我沒話答,他繼續說:“你的想法有問題,兩個人互相喜歡、觀念合拍,在一起覺得愉快,水到渠成時自然而然就結婚了,怎麽能光憑誰看上去適合結婚才和誰談呢?你都沒和我談,怎麽知道我不適合結婚?”

誰有耐心和他掰這些呀,我懨懨地反駁:“你說過不想結婚的,還說什麽男人都有顆追求自由的心,你的職業也需要到處跑,不想這麽早把自己捆住。”

“哈,我的話你記得很牢呀!別皺眉毛,要長皺紋。我那是藝術加工一下,稍微誇張一點點,真的,我不是隨便的人,至今為止正兒八經談過的只有一個,是大學師妹,人早都結婚出國了,千真萬確,你可以問易傑。”

“阿生結婚那天小姑娘都來了,你當別人空氣?” 要信他我就是十三點。

“那個是同學的表妹,我們還不能算正經的男女朋友,早就沒聯系了。我保證從現在開始清清白白,只追你一個。”

“你不用告訴我,和我沒關系。”我豎起手掌制止他,再讓他講下去就更纏夾不清了,我後悔剛才話太多。

“怎麽沒關系,我們需要相互增進了解。忻馨,別裝傻,我就不信你看不出來我的心思。”

是,早就看出來了,但不裝傻又能怎麽辦?有些事情除了裝傻混過去還有其他更好的辦法嗎?

“你回家去睡一覺,明天起來忘了這事,我們還當好朋友。”我拍拍他擱在桌上的手背,哄他。

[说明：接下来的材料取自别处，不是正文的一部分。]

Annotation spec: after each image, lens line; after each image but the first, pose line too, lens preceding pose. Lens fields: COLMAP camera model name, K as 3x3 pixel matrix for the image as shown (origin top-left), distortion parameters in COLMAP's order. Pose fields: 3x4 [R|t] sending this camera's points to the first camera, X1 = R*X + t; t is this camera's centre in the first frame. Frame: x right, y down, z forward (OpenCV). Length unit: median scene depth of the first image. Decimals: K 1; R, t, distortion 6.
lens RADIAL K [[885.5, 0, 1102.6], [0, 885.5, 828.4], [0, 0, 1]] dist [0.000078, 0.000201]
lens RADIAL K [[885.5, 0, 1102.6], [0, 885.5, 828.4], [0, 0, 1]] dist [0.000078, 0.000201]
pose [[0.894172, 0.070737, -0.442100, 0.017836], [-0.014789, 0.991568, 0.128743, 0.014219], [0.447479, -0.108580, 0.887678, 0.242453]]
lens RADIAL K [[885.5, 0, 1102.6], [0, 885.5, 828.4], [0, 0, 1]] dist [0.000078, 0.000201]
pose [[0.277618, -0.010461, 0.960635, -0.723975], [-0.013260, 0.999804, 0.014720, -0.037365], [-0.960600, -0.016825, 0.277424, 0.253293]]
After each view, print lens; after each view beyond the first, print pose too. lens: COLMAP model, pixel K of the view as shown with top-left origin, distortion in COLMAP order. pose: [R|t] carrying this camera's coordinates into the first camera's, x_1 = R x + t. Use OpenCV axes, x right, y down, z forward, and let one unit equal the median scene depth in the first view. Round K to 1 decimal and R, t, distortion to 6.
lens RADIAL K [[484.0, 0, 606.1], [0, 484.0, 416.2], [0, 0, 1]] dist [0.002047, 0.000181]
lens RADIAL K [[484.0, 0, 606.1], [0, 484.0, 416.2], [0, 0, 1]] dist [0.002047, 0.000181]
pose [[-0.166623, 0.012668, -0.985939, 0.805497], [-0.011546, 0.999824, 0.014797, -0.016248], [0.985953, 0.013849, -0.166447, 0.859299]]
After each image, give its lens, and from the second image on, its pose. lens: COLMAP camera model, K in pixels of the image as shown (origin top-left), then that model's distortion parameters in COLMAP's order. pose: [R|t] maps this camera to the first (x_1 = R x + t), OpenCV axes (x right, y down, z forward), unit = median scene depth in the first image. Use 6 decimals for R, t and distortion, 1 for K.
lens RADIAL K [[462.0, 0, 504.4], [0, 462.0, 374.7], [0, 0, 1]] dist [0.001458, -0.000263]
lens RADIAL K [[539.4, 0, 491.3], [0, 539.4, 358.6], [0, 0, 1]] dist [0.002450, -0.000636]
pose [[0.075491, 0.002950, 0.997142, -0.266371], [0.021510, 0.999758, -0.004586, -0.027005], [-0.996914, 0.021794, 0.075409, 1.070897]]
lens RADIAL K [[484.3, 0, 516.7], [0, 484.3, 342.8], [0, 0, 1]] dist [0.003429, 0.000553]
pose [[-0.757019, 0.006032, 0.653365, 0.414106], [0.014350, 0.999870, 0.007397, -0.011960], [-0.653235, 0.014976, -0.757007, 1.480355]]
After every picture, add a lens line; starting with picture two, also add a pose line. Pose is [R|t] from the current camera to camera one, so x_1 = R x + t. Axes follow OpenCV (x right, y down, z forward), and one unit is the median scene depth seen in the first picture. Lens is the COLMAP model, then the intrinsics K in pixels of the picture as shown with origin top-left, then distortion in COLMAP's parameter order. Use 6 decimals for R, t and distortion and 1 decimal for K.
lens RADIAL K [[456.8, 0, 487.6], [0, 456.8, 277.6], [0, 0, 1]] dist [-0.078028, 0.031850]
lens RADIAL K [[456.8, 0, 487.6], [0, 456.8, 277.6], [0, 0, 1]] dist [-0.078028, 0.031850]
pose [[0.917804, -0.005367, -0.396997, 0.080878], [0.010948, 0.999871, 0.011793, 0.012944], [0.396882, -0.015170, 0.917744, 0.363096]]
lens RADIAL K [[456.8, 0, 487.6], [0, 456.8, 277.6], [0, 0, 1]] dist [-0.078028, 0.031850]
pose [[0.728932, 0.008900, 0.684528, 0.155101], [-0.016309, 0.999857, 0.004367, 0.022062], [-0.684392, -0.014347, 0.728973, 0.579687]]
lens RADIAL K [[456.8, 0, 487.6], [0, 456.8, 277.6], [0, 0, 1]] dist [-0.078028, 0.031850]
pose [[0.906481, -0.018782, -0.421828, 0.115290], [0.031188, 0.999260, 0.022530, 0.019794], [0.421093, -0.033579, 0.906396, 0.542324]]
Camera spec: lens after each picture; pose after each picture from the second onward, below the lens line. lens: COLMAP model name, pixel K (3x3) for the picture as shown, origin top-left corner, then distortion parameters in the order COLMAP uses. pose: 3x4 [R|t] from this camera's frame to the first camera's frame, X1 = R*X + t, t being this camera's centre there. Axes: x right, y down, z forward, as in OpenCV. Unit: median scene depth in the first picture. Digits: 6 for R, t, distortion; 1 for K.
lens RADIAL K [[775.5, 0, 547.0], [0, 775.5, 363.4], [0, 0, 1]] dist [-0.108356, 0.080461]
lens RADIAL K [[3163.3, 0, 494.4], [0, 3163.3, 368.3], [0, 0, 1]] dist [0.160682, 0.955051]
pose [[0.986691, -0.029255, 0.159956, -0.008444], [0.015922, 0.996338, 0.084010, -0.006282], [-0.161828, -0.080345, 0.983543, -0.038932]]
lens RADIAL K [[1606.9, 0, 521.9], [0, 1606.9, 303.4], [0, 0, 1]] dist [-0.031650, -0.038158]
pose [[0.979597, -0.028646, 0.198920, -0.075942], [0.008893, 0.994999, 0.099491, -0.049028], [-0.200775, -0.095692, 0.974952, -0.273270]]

他根本不吃這套,翹起嘴角遞給我一碗粥:“你當我三歲小囡呢!沒用的,快吃飯吧。”

“反正我話說到了,隨便你怎麽想。”我賭氣接過粥碗。

“看你都變什麽樣了,這麽瘦。”他輕輕地嘆口氣,眼光瀲灩如水。

我肉麻得一抖,碗都差點端不穩,發現自己在他面前竟有點無計可施。

我放下筷子攆他走,他卻死皮賴臉待到我吃完飯才走,還說明天再來看我,想吃什麽他帶來。

“明天不行,我要面試。”我騙他。

“在哪裏?我陪你去。”

“千萬別,你明天不上班嗎?”

“我開始休假了,過幾天才回家。”

“哦,你不是上海人嗎?回哪去?”

他有點郁悶的樣子,“受打擊了,我是蘇州的,不是告訴過你嗎?”

“對不起,忘了。我頭疼,想繼續睡覺,麻煩你——”

“行,我走了,你註意身體。後天一起吃飯吧,想吃什麽?鄭哥上次帶我去了個飯館,湯水瞎靈,你去嘗嘗。”

“少爺,謝謝,後天的事後天再說吧。”

後天,後天我都回家了。

我把他推出門,門關上的那一刻,我在心裏說:對不起,劉穆,感情不是換房客,也不是足球比賽換替補,沒有一去一來這麽簡單,原諒我現在裝不下別人。